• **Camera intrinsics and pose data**

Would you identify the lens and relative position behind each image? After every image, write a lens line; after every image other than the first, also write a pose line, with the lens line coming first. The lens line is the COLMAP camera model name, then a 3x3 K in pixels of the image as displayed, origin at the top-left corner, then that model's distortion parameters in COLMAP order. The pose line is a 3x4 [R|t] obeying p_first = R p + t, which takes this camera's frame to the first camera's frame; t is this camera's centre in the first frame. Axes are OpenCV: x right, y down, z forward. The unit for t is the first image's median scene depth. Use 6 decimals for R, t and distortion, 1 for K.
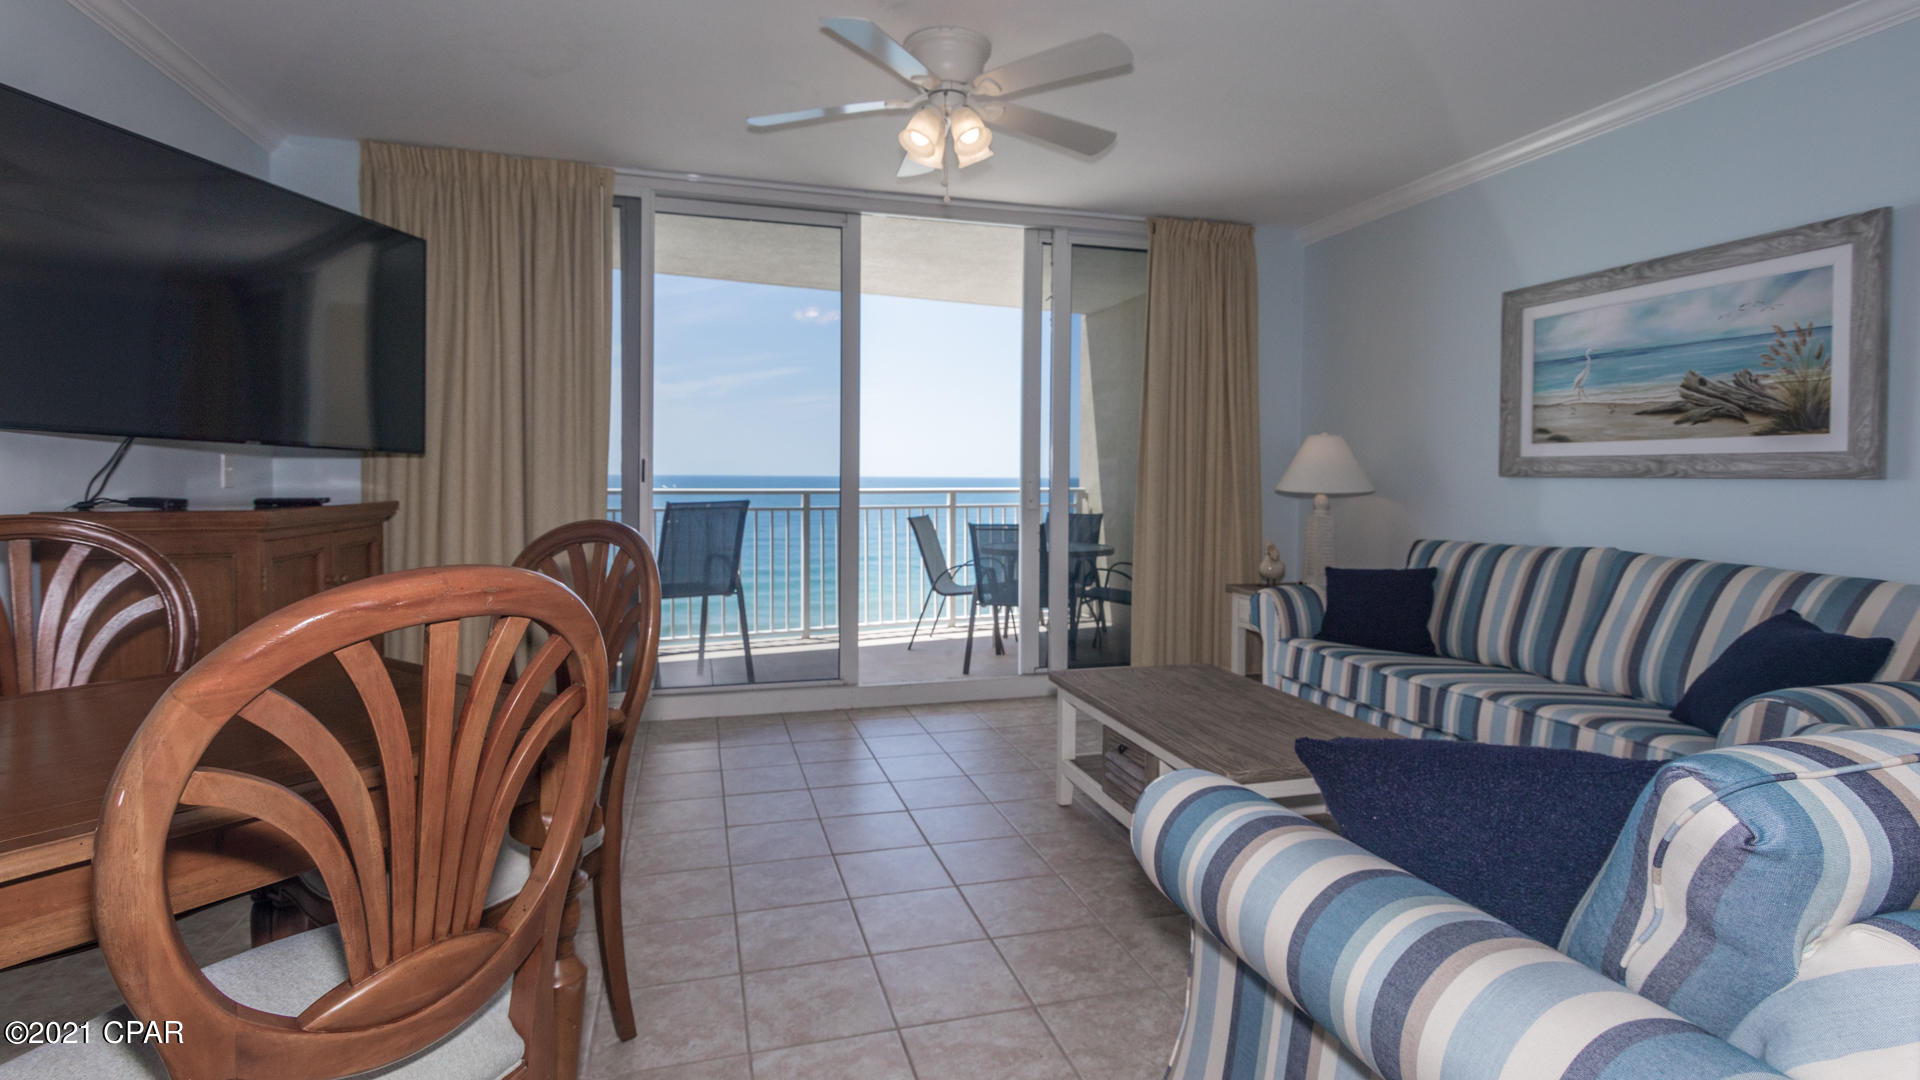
lens RADIAL K [[926.2, 0, 963.0], [0, 926.2, 523.6], [0, 0, 1]] dist [0.004591, -0.001180]
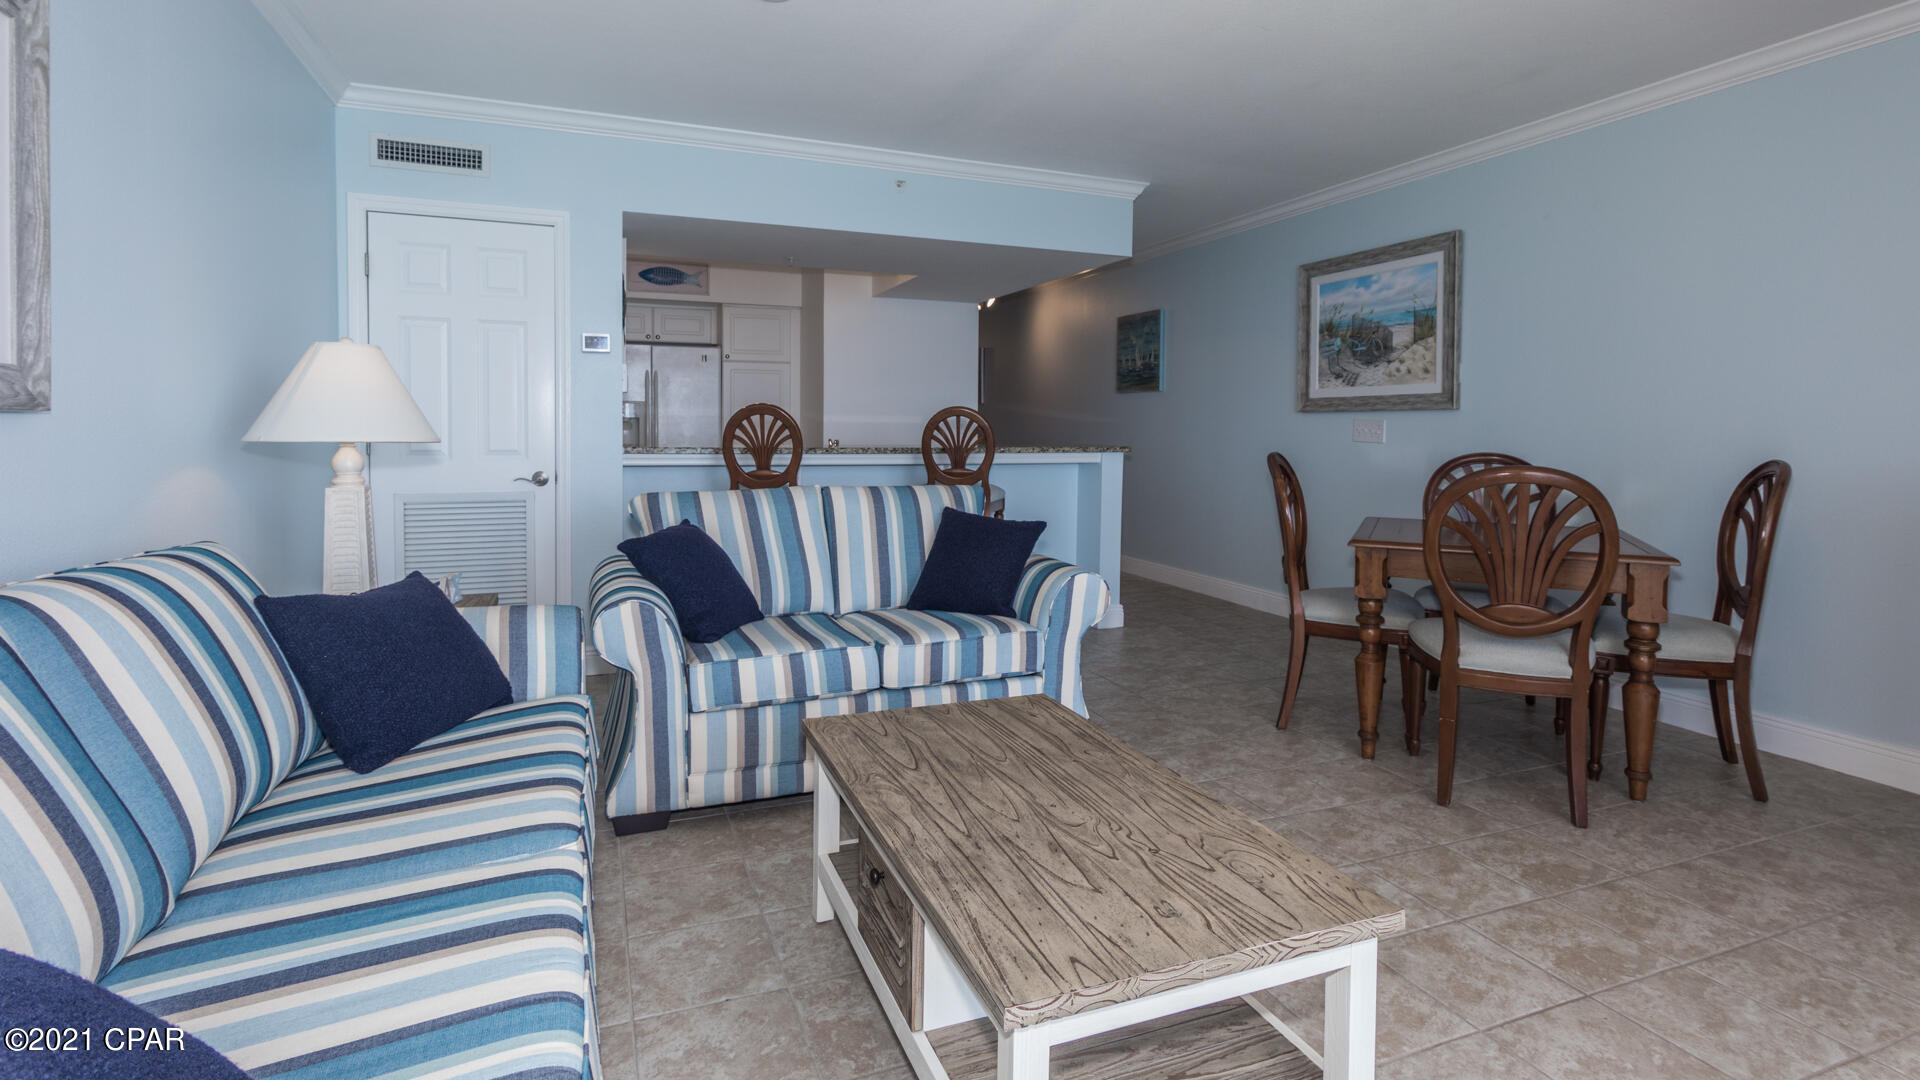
lens RADIAL K [[926.2, 0, 955.1], [0, 926.2, 459.7], [0, 0, 1]] dist [0.004591, -0.001180]
pose [[-0.994533, -0.011705, -0.103762, 0.316406], [-0.021029, 0.995790, 0.089224, -0.063874], [0.102281, 0.090918, -0.990592, 1.279311]]
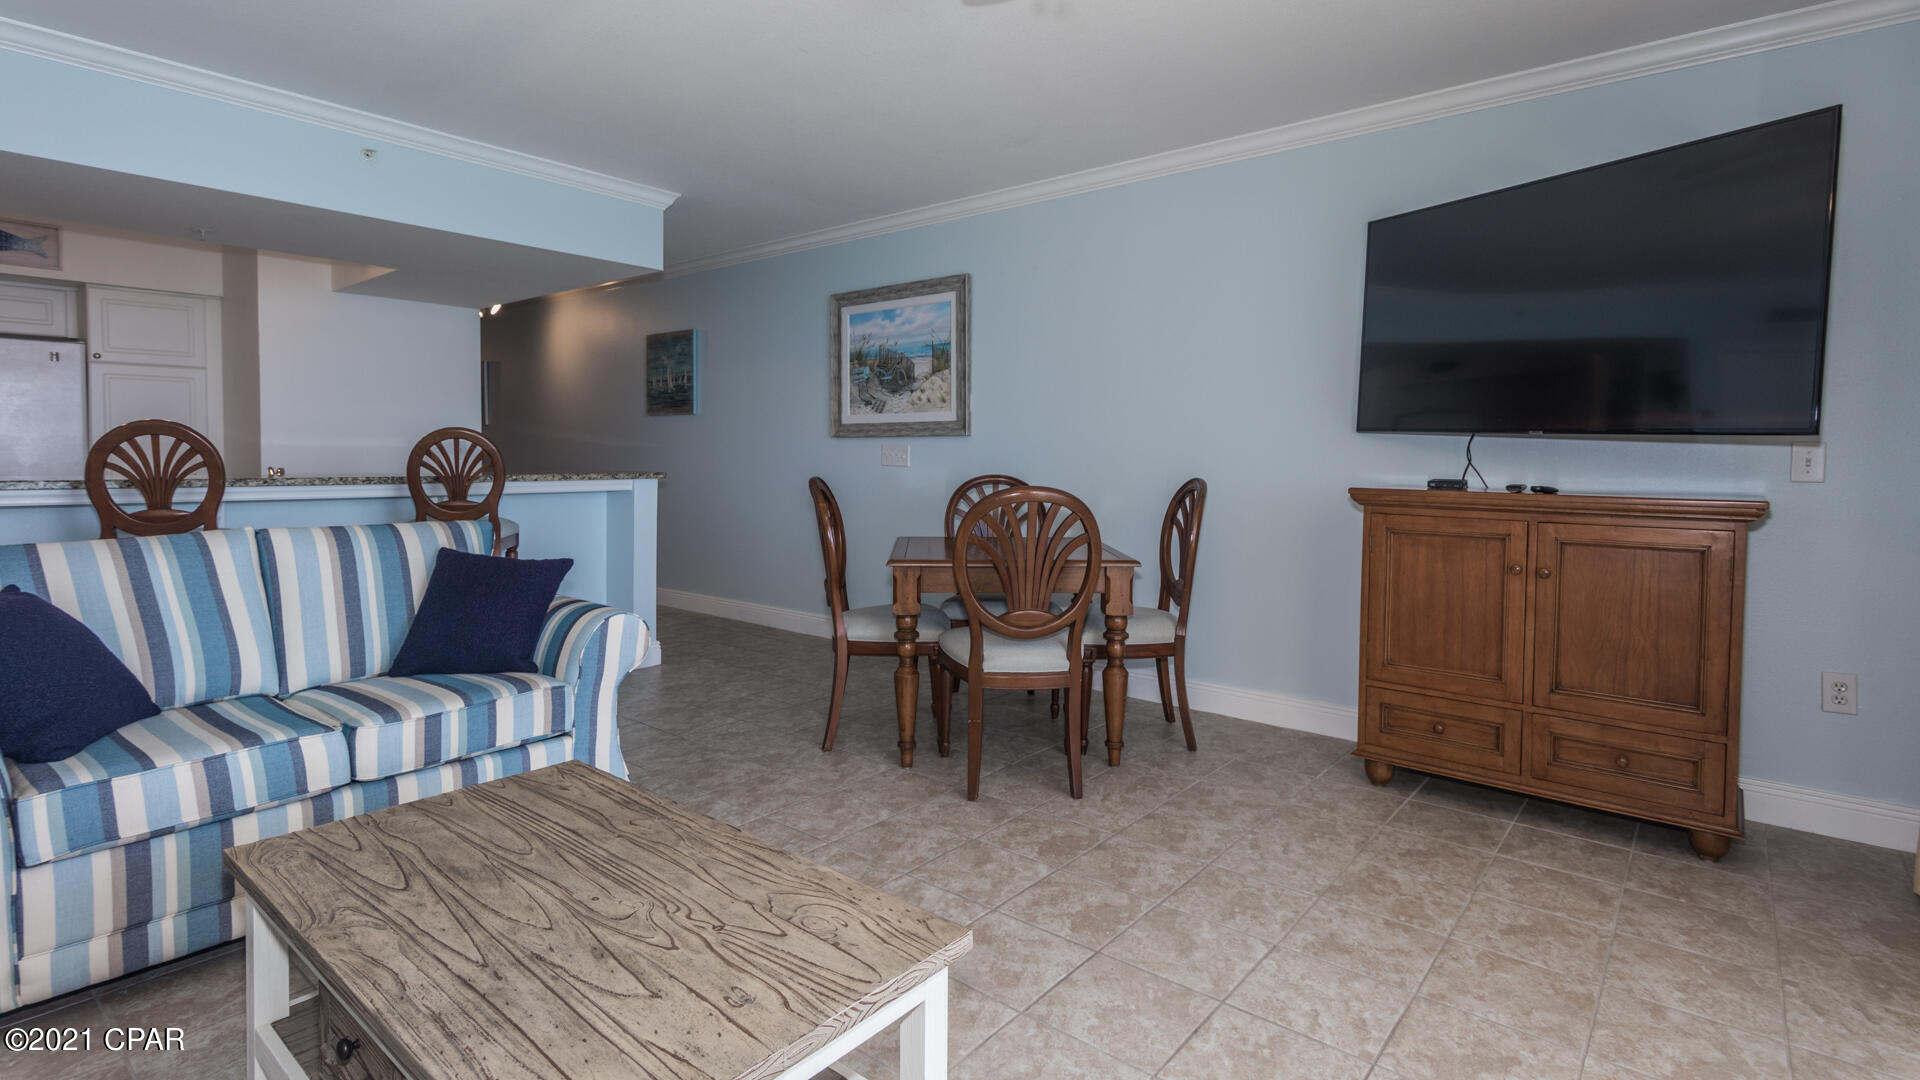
lens RADIAL K [[926.2, 0, 959.5], [0, 926.2, 483.7], [0, 0, 1]] dist [0.004591, -0.001180]
pose [[-0.822451, 0.004617, -0.568817, 0.313318], [-0.044238, 0.996419, 0.072052, -0.061712], [0.567113, 0.084423, -0.819302, 1.234815]]
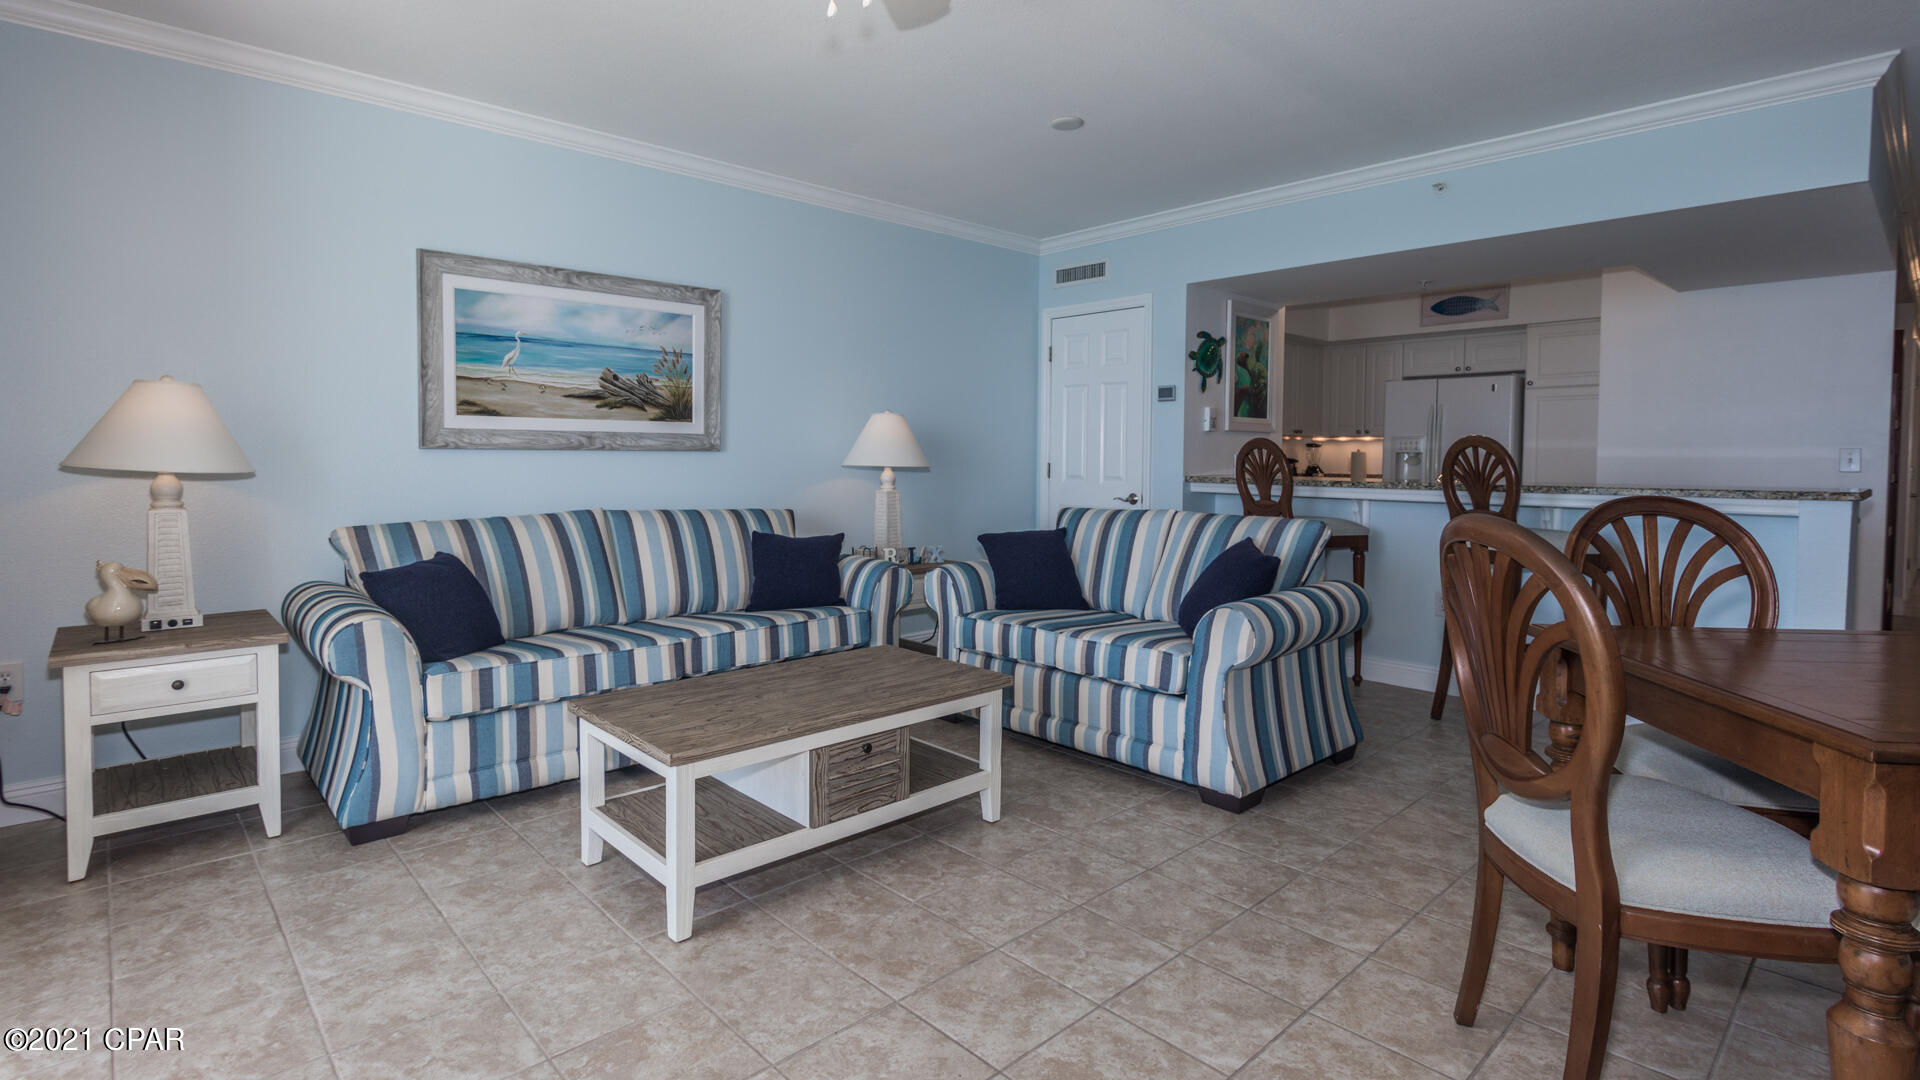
lens RADIAL K [[926.2, 0, 956.4], [0, 926.2, 497.9], [0, 0, 1]] dist [0.004591, -0.001180]
pose [[-0.455417, -0.052024, 0.888757, -0.528985], [0.038288, 0.996223, 0.077934, -0.058106], [-0.889454, 0.069521, -0.451705, 1.031892]]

• **EXERCISE OBJECTIVE**
Only an exact copy of the records counts as an answer. Leave out the images.

• **ANSWER TO THE PROBLEM**
Would you identify the lens and relative position behind each image? After every image, write a lens line; after every image other than the first, also write a pose line, with the lens line coming first. The lens line is the COLMAP camera model name, then a 3x3 K in pixels of the image as displayed, origin at the top-left corner, then that model's distortion parameters in COLMAP order. The pose line is a 3x4 [R|t] obeying p_first = R p + t, which takes this camera's frame to the first camera's frame; t is this camera's centre in the first frame. Axes are OpenCV: x right, y down, z forward. The unit for t is the first image's median scene depth. Use 6 decimals for R, t and distortion, 1 for K.
lens RADIAL K [[926.2, 0, 963.0], [0, 926.2, 523.6], [0, 0, 1]] dist [0.004591, -0.001180]
lens RADIAL K [[926.2, 0, 955.1], [0, 926.2, 459.7], [0, 0, 1]] dist [0.004591, -0.001180]
pose [[-0.994533, -0.011705, -0.103762, 0.316406], [-0.021029, 0.995790, 0.089224, -0.063874], [0.102281, 0.090918, -0.990592, 1.279311]]
lens RADIAL K [[926.2, 0, 959.5], [0, 926.2, 483.7], [0, 0, 1]] dist [0.004591, -0.001180]
pose [[-0.822451, 0.004617, -0.568817, 0.313318], [-0.044238, 0.996419, 0.072052, -0.061712], [0.567113, 0.084423, -0.819302, 1.234815]]
lens RADIAL K [[926.2, 0, 956.4], [0, 926.2, 497.9], [0, 0, 1]] dist [0.004591, -0.001180]
pose [[-0.455417, -0.052024, 0.888757, -0.528985], [0.038288, 0.996223, 0.077934, -0.058106], [-0.889454, 0.069521, -0.451705, 1.031892]]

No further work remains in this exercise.